Through a gourmet walking tour in Wellington, Mimi Hudoyo uncovers the delightful culinary scene in New Zealand's capital while learning about the city's history and architecture.
Wellington, which claims to have more cafes, bars and restaurants per capita than New York City, is packed with places to eat and drink. Most of these establishments serve both local and international cuisines, but they mostly make use of local produce and products.
New Zealand’s Zest Food Tours offers the Capital Tastes walking tour, which takes guests on an exploratory journey of the tastes and flavours that Wellington serves up. The 3.5-hour tour comes with a personal guide to relay local stories, sprinkled with morsels of history and architecture along the way.
The tour also takes travellers behind the scenes of the various dining establishments, allowing them to learn the process of food production and offering opportunities to sample the high-quality products of Wellington’s artisan businesses.
Other food tours that Zest Food Tours operates include the Private Taste Wellington, which visits to a local foodie’s home, and the Wellington Walking Gourmet tour, which features a two-course tasting lunch matched with New Zealand wines.
The tour started from Wellington i-SITE Visitor Information Centre, where our guide, Fab, was waiting for us. After a short introduction and safety briefing, we walked down the road to Mojo Coffee at One Market Lane and had the choice of starting our morning with a cup of coffee, tea or hot chocolate. There was also a platter of petite fours – cheese scones, ginger crunches and caramel slices – laid out. While we munched on the delights, Fab shared with us a brief history of the café, as well as its organic tea and coffee products.
We then walked to the Gelissimo Gelato by the waterfront and tasted the variety of home-made gelato and sorbets, with flavours ranging from chocolate and salted caramel to passionfruit and lemon.
Owner Graham Joe also invited us to peek into his production kitchen just behind the counter, where he produces 300 litres of gelato and 400 litres of sorbet every day.
He explained that he has developed around 300 flavours since the cafe’s launch in 2010. Ingredients from local suppliers feature heavily, such as ginger beer from HardieBoys, peanut butter from Fix & Fogg, heritage plums from Hawks Bay, and mandarins from the orchards of Gisborne. These flavours are then mixed with 80 per cent plus organic fresh milk. Joe also tries to use seasonal fruits, and we were lucky to taste the feijoa flavour when we visited in mid-May.
Feeling energised and with a cup of gelato in hand, we continued the tour to Kura Gallery. Along the way, Fab pointed out to the street art adorning the walls and buildings, and relayed the story behind each of them. At Kura Gallery – which showcases Maori and New Zealand art and design – we tasted three New Zealand honeys of Manuka, Rewarewa and Tawari, each possessing its own unique flavour.

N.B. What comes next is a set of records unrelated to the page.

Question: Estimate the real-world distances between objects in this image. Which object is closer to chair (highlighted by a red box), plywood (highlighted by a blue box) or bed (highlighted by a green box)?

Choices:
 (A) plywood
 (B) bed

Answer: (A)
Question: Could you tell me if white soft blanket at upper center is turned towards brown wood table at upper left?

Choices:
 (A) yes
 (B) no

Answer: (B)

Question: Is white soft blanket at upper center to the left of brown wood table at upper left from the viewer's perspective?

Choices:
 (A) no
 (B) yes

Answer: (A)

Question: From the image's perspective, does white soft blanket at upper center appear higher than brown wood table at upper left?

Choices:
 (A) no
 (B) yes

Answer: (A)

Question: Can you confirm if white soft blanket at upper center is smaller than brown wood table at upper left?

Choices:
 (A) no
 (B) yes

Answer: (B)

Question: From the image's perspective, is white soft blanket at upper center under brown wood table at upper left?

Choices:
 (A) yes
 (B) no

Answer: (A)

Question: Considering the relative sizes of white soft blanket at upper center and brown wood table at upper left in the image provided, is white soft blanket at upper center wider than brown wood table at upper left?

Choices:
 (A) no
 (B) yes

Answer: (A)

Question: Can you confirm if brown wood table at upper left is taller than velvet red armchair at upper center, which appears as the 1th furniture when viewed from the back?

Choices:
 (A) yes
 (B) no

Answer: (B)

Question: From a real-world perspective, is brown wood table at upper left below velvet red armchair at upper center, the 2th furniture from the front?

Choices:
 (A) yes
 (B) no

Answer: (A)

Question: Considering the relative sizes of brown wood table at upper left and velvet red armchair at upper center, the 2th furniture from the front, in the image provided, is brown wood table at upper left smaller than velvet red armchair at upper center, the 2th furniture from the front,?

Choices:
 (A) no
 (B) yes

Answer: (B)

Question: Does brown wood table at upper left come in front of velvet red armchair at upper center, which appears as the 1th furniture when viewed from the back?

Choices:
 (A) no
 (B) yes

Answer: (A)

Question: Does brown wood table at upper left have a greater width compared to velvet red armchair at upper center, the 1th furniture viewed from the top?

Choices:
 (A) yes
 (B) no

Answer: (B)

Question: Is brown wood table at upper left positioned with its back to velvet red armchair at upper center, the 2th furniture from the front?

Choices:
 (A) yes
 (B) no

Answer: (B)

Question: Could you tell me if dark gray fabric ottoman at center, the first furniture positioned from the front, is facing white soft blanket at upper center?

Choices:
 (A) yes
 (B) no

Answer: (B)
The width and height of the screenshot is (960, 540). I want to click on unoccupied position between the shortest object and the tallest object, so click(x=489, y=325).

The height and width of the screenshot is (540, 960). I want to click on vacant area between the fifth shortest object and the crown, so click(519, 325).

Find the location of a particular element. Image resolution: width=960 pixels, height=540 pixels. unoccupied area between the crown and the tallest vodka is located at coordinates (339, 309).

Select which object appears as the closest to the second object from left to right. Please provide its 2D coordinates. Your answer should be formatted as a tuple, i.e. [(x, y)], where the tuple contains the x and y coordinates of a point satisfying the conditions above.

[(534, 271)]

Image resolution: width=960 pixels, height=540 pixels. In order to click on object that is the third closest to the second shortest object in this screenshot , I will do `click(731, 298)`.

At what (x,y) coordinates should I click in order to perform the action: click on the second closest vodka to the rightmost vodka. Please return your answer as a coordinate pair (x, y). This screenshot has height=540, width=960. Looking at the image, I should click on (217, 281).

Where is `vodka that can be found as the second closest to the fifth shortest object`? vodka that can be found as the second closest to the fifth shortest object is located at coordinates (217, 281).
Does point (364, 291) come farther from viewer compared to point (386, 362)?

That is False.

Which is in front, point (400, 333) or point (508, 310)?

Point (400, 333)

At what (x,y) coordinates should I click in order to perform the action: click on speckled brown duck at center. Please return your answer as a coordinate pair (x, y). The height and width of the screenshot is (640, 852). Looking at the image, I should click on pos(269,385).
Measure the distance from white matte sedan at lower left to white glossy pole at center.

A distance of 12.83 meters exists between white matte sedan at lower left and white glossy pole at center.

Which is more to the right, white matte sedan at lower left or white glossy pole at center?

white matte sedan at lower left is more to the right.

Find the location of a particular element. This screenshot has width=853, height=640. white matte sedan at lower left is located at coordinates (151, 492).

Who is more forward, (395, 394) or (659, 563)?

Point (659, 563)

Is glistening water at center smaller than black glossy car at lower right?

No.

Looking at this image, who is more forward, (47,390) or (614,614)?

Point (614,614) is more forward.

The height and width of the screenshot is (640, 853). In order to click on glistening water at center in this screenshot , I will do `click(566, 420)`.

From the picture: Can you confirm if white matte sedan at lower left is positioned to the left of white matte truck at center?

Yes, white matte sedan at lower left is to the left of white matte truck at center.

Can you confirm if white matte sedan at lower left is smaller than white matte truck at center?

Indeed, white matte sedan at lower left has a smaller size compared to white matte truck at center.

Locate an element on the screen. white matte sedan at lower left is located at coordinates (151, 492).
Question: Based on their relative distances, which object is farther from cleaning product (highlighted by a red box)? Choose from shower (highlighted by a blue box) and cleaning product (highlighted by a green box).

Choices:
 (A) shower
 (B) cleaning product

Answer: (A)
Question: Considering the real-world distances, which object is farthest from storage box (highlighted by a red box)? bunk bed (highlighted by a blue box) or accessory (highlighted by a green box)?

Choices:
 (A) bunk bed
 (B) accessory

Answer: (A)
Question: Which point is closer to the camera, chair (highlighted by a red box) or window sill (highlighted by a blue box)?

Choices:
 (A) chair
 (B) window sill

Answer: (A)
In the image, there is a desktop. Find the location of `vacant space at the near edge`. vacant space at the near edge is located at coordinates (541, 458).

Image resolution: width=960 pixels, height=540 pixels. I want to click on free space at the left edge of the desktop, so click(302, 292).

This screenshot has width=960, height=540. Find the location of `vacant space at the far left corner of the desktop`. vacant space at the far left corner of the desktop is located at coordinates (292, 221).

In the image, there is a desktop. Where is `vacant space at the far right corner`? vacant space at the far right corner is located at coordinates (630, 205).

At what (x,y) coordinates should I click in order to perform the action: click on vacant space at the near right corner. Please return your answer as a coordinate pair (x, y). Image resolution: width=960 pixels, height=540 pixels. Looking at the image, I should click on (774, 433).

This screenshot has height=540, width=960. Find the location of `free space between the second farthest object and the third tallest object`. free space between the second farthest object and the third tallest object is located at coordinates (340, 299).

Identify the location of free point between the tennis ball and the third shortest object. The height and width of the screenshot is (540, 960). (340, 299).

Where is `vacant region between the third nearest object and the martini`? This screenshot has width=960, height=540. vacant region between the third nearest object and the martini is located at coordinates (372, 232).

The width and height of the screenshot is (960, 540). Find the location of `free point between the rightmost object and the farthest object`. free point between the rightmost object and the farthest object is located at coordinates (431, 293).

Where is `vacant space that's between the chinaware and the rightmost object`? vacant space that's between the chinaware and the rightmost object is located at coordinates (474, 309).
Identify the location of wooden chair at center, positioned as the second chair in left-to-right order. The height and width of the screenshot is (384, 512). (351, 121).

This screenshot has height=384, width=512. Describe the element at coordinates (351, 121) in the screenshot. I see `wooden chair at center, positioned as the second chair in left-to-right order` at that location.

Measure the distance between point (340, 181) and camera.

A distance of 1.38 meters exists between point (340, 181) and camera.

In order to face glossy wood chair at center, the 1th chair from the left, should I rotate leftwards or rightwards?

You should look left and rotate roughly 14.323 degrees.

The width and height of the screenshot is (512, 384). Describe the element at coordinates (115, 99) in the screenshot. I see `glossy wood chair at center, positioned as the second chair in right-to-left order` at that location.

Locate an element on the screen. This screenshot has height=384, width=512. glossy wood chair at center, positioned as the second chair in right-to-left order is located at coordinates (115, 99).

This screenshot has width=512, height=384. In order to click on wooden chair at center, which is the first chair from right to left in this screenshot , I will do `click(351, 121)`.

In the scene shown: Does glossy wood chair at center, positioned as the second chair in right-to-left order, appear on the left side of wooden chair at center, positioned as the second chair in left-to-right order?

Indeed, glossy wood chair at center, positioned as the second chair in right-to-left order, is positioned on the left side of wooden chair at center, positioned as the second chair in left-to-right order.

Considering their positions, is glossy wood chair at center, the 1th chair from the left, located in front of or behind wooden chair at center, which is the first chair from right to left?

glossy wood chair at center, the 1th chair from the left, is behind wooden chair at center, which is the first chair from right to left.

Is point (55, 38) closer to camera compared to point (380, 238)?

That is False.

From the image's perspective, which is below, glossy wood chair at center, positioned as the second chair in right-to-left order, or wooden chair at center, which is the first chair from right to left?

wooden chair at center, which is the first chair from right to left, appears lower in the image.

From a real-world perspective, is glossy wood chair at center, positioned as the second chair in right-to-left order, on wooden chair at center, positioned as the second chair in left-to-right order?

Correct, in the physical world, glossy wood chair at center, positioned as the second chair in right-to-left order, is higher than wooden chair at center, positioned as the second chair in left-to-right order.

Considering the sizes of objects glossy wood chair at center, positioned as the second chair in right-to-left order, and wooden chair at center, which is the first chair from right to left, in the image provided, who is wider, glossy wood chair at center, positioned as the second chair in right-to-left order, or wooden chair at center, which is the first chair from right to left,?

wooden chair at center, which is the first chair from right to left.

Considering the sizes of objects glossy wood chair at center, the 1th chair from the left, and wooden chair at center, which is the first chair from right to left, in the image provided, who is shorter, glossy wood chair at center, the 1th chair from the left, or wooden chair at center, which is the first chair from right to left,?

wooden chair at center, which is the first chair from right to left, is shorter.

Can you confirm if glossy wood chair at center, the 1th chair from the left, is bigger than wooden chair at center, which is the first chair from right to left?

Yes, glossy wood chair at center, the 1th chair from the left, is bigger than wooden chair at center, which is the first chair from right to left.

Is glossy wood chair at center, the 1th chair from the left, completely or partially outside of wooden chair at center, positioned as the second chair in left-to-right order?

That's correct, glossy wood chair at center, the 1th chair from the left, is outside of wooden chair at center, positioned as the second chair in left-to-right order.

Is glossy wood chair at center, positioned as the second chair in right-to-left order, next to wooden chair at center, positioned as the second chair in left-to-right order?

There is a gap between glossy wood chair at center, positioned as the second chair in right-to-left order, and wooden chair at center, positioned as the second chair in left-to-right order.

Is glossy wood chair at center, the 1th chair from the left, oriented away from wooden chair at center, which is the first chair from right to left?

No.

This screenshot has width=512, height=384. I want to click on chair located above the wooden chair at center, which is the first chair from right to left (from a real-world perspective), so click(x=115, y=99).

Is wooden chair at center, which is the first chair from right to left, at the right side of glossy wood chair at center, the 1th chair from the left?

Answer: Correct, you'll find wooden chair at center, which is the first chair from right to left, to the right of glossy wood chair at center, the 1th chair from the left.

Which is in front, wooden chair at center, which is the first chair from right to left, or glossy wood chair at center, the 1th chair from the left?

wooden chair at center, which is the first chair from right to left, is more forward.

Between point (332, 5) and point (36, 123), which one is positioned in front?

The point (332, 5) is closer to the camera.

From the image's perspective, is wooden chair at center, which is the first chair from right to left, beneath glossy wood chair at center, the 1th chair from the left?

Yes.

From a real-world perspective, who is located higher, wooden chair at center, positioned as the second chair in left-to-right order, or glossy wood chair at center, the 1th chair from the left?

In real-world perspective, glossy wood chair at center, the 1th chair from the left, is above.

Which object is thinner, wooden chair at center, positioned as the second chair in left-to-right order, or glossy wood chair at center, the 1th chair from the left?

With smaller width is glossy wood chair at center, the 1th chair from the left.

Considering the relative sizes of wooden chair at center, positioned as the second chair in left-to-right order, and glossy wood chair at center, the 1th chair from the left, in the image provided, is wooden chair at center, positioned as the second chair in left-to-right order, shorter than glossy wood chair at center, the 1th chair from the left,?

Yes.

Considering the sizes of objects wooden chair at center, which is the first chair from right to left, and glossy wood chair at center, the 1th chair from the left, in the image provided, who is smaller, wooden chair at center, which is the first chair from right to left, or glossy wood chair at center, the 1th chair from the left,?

After a little souvenir shopping, we continued our walk to Wellington’s famous Moore Wilson’s grocery store. This 1918 establishment is said to be the best place to find local New Zealand produce and products. I then realised we were not here to grocery shop, but to have a cheese tasting.
Fab had set up a table in one corner of the bustling store, with a cheese platter awaiting our tastebuds. We gathered around it, and had a delightful time combining the different cheeses with an assortment of bread, crackers, seasonal fruits, chutney and preserves available.
Our last stop was the Wellington Chocolate Factory, located in a building that originally housed a shoe factory in 1923, before it was turned into a New York-style apartment in 1996. The building now houses a craft brewery, bakery, café, cocktail bar and restaurant. Wellington Chocolate Factory was the first craft bean-to-bar factory to open in the country and it produces only certified organic chocolate made in New Zealand.
Here we learnt and tasted different chocolate beans and various chocolate bars. There were single origin bars like Solomon Island and Peru Chocolate Bars; inclusion bars like Chilli Lime Peanuts and Craft Beer Chocolate Bars; and speciality vegan bars like Coconut Milk Chocolate Bars.
The tour requires a minimum of two, with a maximum group size of eight people. The small group made it easy to follow Fab’s storytelling, as well as obtain answers to our burning questions. Out of the 3.5 hours, actual walking was around 90 minutes on flat surfaces, so this tour is definitely suitable for most travellers.
Also, at the end of the tour, I was delighted that I had a couple of jars of honey and a few bars of chocolate to take home.